Northern History
- Discipline: History
- Language: English

Publication details
- History: 1966–present
- Publisher: Taylor & Francis
- Frequency: Biannual

Standard abbreviations
- ISO 4: North. Hist.

Indexing
- ISSN: 0078-172X (print) 1745-8706 (web)
- LCCN: 70000649

Links
- Journal homepage;

= Northern History =

Northern History is an academic journal of the history of the northern counties of England. It was first published in 1966 under the auspices of the School of History, University of Leeds. It is indexed by Scopus. The journal's founding editor was G. C. F. Forster, and the first issue was 'facilitated by a guarantee from the publications fund of the University of Leeds, and by donations from local firms and individuals'. Forster retired from the journal after the publication of issue 53.2. In 1997, S. J. D. Green (Professor of Modern History at the University of Leeds) joined as co-editor. In 2016, the Editorial team changed to: Green, Julia Barrow FBA (Professor in Medieval Studies) and Stephen Alford (Professor of Early Modern British History). From September 2022 to March 2024, the editor was Julia Barrow. From March 2024, the editors are Julia Barrow and Peter Maw (Associate Professor of Eighteenth-Century History at the University of Leeds). The journal is currently published by Routledge.

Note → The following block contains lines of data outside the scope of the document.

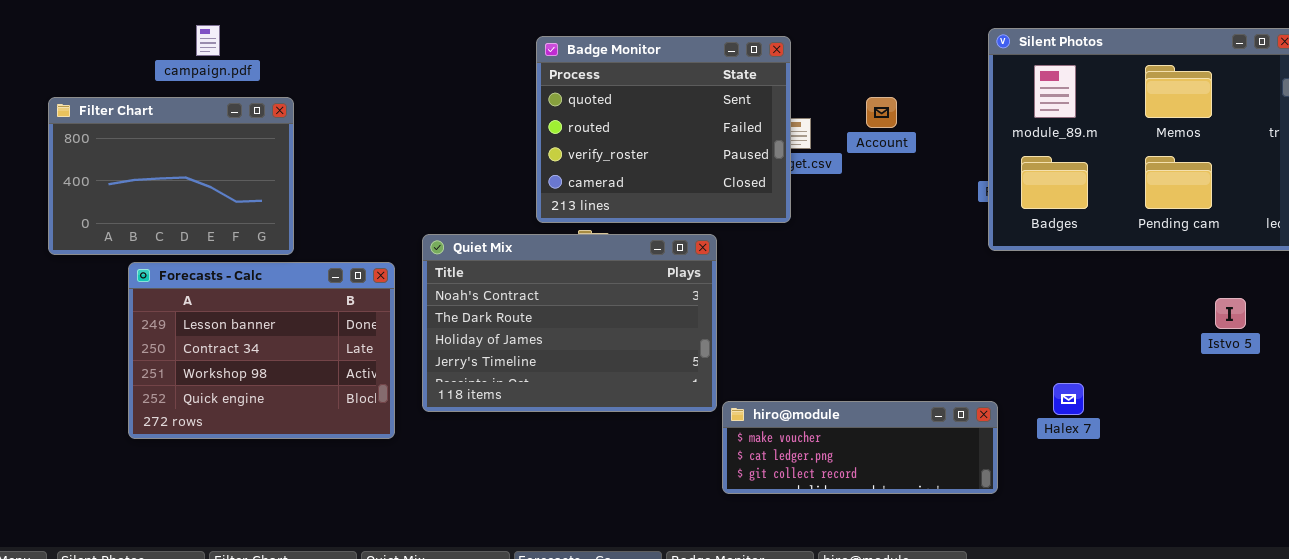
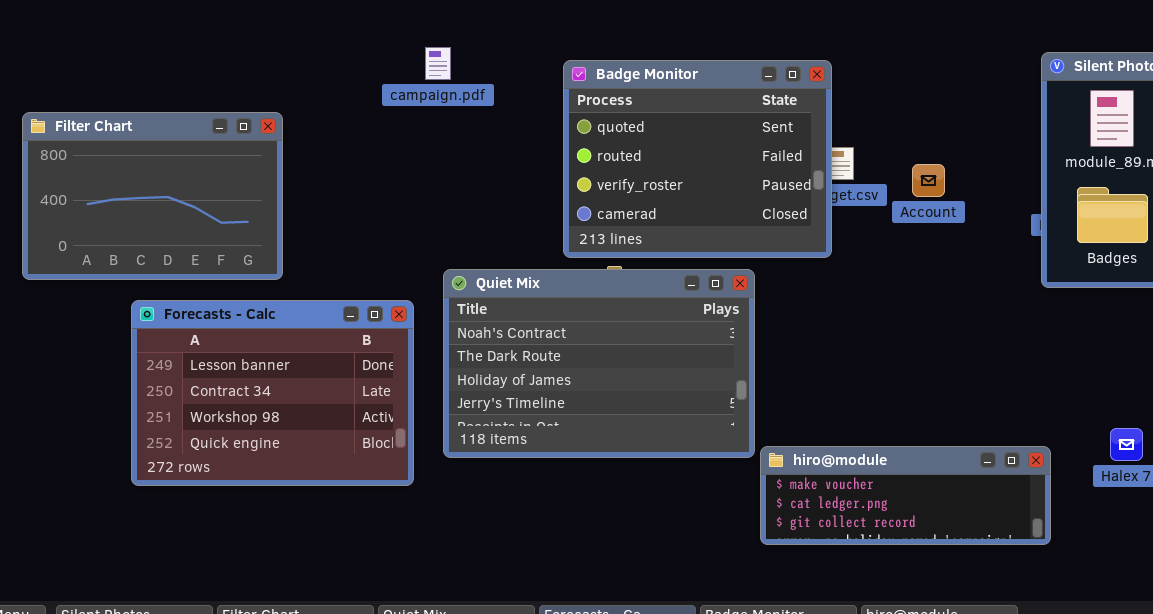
campaign.pdf: [196,25,220,56] -> [425,47,451,80], moved
Filter Chart: [48,97,294,255] -> [22,112,283,280], moved
Account: [866,97,897,128] -> [912,164,945,197], moved

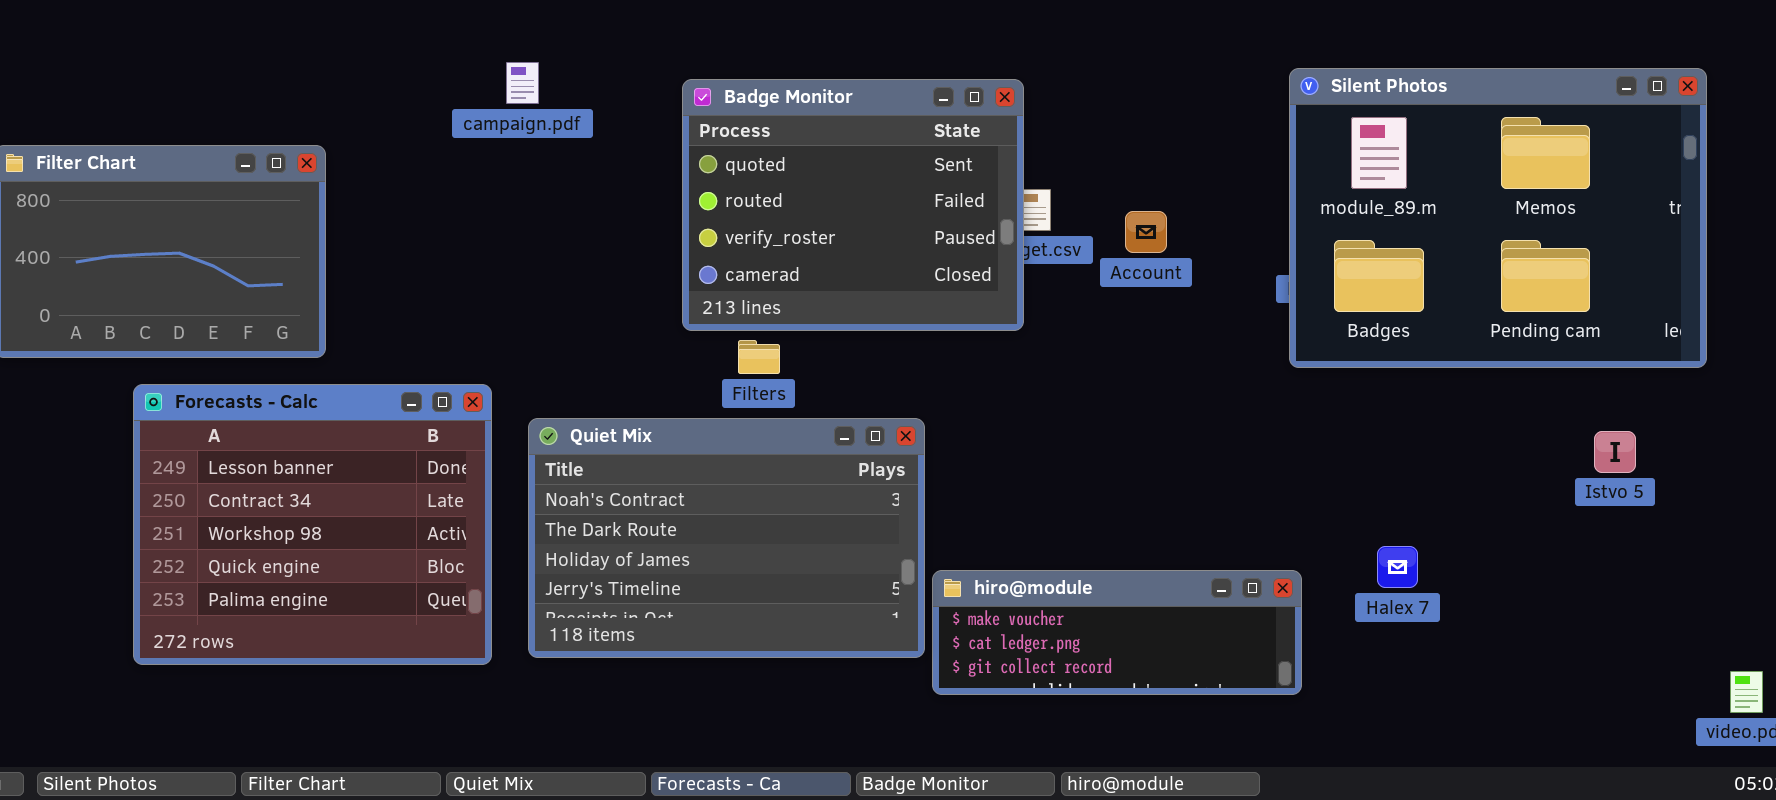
Quiet Mix: [443,269,755,458] -> [528,418,925,658], moved
Forecasts - Calc: [131,300,414,486] -> [133,384,492,665], resized

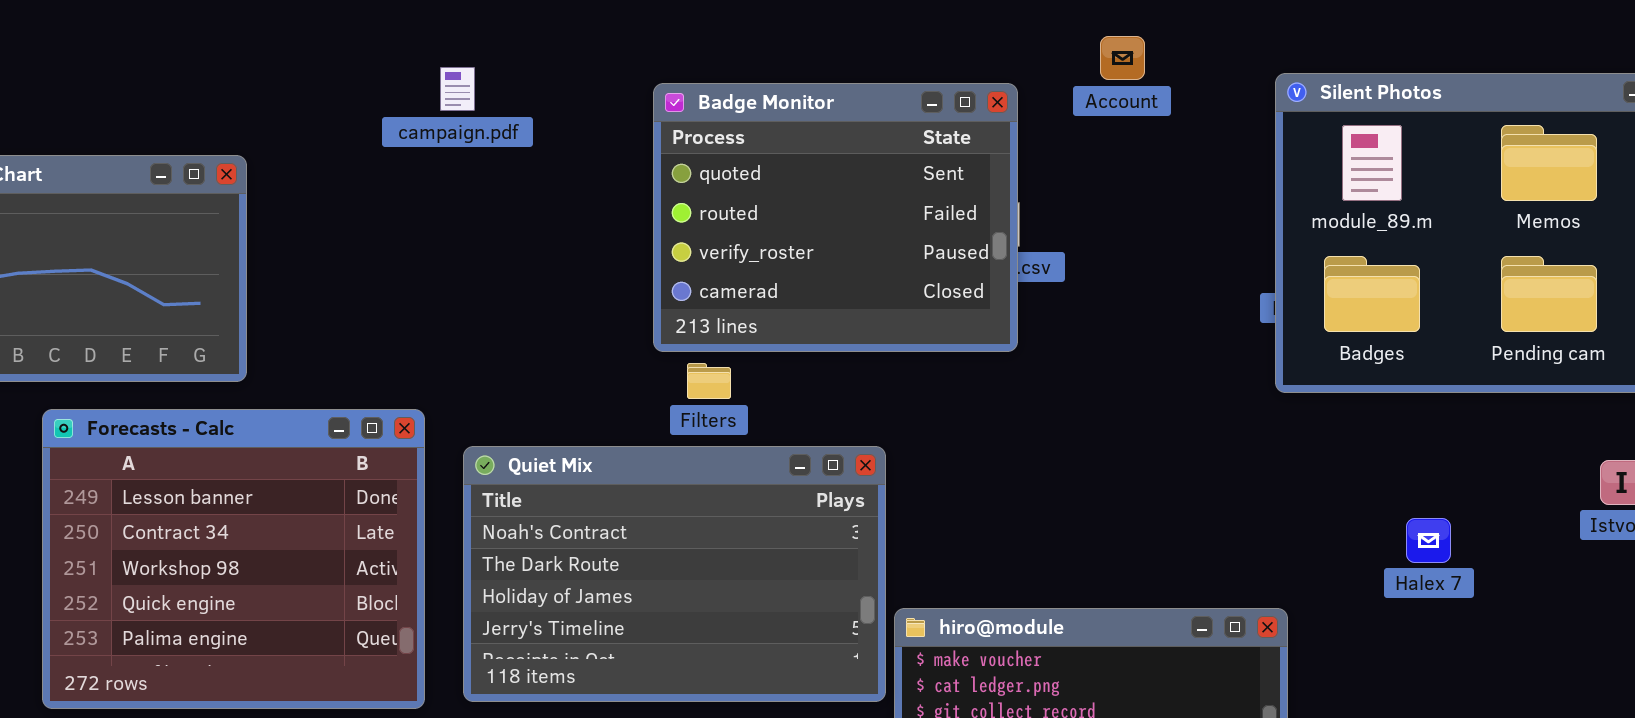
Badge Monitor: [682,79,1024,331] -> [653,83,1018,352], moved
Account: [1125,211,1167,253] -> [1100,36,1145,80], moved
Halex 7: [1377,546,1418,588] -> [1406,518,1451,563], moved

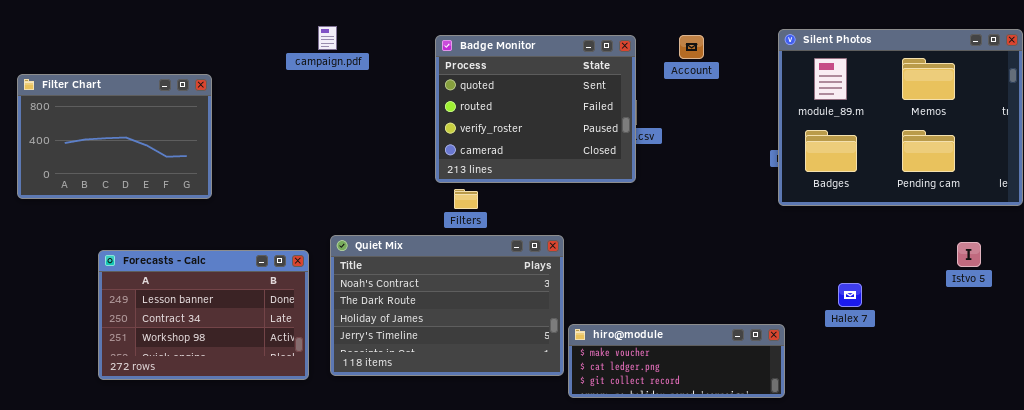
Account: [1100,36,1145,80] -> [679,35,704,59], moved
Forecasts - Calc: [42,409,425,709] -> [98,250,309,380], resized
Halex 7: [1406,518,1451,563] -> [838,283,862,307], moved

The journal's purpose is to publish scholarly work on the history of the seven historic Northern counties of England: Cheshire, Cumberland, Durham, Lancashire, Northumberland, Westmorland and Yorkshire. Since it was launched it has always been a refereed journal, attracting articles on Northern subjects from historians in many parts of the world. The journal runs the annual 'Gordon Forster Essay Prize'.